## What you are asked to do
Collect every line of the records below that contains the word "Rendered".
Source material Block Start
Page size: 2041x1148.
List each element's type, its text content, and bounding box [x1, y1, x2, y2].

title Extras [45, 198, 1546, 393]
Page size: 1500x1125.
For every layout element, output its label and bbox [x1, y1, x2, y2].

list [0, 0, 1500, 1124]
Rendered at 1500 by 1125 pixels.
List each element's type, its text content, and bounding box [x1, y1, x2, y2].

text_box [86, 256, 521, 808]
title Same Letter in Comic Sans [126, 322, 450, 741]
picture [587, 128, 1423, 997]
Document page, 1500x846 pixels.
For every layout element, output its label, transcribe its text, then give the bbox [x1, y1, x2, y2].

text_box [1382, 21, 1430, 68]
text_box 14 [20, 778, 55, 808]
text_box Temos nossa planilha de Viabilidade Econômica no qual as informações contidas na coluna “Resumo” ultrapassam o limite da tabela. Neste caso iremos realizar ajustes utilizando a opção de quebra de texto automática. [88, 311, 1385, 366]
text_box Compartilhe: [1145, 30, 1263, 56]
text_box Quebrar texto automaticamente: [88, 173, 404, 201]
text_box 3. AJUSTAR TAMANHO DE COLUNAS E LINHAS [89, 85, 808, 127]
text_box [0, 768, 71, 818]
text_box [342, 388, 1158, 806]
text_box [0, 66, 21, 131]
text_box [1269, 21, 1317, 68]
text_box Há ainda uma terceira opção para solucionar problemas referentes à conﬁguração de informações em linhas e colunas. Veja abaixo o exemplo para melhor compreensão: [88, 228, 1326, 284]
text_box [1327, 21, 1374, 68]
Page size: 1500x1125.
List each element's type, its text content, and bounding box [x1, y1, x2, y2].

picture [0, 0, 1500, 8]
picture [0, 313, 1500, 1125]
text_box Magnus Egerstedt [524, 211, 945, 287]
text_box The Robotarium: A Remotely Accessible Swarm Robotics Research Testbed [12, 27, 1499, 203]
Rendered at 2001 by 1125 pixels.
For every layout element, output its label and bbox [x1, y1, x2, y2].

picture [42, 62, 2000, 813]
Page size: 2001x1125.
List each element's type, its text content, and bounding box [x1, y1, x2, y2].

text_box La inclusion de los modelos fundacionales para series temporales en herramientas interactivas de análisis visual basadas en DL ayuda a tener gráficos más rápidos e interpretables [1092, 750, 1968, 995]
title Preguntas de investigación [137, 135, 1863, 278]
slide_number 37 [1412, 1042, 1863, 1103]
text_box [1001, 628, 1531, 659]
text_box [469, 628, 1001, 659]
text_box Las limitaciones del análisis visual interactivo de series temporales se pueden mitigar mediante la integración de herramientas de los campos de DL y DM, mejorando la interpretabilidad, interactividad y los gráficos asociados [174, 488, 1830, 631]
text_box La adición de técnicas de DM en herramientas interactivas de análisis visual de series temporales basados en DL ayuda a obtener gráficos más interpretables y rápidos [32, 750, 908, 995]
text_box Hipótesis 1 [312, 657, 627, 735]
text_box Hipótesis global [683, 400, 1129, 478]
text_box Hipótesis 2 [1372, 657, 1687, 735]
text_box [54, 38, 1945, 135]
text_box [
Source material Block End
## Written response
Rendered at 1500 by 1125 pixels.
Rendered at 2001 by 1125 pixels.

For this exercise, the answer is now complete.